Provided material: Begin

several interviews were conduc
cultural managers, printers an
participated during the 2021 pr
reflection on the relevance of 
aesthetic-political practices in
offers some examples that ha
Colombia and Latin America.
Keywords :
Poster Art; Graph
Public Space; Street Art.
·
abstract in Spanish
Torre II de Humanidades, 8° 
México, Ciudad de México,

Provided material: End

What is expected —
Nothing should be missing: every line above must be reproduced exactly.

Output below —
several interviews were conduc
cultural managers, printers an
participated during the 2021 pr
reflection on the relevance of 
aesthetic-political practices in
offers some examples that ha
Colombia and Latin America.
Keywords :
Poster Art; Graph
Public Space; Street Art.
·
abstract in Spanish
Torre II de Humanidades, 8° 
México, Ciudad de México,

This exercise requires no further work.